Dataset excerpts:
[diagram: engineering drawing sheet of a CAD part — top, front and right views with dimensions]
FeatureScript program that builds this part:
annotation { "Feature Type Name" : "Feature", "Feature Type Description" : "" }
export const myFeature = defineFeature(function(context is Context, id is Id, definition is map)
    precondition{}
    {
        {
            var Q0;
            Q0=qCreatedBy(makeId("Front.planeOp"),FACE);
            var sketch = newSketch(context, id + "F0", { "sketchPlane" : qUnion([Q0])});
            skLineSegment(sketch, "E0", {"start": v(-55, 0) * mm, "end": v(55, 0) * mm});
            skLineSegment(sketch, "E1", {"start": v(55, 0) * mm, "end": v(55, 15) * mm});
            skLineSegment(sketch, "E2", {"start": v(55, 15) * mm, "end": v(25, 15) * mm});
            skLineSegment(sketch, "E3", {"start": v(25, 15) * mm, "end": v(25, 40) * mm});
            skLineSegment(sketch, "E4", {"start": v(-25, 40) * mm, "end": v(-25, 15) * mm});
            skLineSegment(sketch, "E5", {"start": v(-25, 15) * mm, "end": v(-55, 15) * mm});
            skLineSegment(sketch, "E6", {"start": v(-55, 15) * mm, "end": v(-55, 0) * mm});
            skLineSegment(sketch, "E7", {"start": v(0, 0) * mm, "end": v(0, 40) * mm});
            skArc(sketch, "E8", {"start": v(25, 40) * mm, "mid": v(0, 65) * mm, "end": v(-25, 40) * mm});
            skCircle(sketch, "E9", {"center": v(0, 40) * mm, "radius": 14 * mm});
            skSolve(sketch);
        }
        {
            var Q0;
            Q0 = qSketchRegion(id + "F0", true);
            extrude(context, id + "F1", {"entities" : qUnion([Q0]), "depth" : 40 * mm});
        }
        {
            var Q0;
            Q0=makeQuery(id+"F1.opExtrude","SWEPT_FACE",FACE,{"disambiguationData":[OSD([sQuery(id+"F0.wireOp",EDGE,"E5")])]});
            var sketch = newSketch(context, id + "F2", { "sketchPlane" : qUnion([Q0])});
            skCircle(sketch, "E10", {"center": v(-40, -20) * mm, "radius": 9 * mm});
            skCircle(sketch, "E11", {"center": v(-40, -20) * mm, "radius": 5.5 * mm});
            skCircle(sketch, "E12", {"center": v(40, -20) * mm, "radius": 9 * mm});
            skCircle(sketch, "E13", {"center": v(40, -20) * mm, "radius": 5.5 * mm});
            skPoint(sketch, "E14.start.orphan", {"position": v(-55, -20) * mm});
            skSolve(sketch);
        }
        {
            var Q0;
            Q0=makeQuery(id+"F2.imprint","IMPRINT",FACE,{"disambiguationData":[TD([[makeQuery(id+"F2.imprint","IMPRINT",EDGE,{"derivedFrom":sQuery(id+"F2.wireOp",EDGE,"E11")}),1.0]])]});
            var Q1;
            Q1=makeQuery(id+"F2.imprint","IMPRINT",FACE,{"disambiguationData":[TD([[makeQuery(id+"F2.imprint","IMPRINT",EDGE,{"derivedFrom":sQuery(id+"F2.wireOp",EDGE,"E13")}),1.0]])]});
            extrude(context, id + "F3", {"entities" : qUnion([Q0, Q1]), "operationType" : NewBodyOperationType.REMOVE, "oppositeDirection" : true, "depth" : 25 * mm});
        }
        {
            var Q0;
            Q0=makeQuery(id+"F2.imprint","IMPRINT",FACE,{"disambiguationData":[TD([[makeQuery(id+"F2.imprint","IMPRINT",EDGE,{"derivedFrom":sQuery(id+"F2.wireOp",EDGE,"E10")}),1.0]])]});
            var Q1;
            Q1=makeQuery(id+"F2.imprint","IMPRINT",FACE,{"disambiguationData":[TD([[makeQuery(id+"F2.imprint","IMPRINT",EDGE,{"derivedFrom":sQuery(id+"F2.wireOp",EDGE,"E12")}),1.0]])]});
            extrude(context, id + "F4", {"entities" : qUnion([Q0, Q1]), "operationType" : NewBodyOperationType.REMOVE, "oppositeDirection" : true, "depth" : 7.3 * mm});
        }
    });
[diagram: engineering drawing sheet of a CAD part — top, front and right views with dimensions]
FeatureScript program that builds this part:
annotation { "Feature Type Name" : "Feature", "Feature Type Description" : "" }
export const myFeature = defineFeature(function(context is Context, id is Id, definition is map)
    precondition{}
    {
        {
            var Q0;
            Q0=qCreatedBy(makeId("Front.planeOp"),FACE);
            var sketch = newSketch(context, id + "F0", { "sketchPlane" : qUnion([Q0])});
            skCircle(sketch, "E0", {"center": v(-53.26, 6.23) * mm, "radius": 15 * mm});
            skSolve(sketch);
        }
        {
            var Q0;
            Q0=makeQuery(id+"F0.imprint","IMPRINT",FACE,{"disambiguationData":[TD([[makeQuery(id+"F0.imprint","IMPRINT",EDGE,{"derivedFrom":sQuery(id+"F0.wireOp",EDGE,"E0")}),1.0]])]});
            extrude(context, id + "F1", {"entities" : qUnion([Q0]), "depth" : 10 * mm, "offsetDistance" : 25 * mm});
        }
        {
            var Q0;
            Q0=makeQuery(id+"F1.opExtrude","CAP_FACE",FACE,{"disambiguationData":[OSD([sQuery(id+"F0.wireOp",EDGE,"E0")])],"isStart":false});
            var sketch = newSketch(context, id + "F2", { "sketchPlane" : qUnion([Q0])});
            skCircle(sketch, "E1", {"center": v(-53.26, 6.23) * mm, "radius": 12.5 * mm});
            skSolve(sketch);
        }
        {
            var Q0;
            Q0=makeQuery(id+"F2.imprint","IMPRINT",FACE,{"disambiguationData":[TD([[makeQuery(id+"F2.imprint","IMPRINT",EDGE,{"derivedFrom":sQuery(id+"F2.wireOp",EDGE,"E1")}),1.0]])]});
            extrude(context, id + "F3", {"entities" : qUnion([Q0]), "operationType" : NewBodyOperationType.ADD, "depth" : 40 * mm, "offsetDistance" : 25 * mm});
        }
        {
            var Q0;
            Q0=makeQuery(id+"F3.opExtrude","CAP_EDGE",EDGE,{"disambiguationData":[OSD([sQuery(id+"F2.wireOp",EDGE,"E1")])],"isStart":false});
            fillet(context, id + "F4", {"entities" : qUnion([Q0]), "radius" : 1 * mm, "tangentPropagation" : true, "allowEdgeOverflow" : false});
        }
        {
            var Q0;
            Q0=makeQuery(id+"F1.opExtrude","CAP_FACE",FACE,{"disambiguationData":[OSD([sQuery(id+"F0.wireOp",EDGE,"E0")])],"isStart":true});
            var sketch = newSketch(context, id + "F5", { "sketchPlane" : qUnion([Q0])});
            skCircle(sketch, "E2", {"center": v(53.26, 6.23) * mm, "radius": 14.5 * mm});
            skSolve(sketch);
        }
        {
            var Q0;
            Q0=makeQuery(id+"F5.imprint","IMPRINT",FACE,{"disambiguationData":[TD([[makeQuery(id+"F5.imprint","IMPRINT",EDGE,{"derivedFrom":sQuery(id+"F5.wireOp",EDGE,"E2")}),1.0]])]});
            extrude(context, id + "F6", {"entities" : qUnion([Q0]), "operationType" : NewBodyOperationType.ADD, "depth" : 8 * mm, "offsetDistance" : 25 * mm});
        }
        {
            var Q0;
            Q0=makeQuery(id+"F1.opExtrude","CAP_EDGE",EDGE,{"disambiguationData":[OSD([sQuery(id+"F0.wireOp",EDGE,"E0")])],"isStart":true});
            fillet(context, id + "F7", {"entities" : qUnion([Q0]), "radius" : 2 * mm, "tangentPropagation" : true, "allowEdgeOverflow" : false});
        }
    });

Exercise prompt: Please count the lines above that contain the string "fillet", with case counting, and give only the number.

The completed task: 2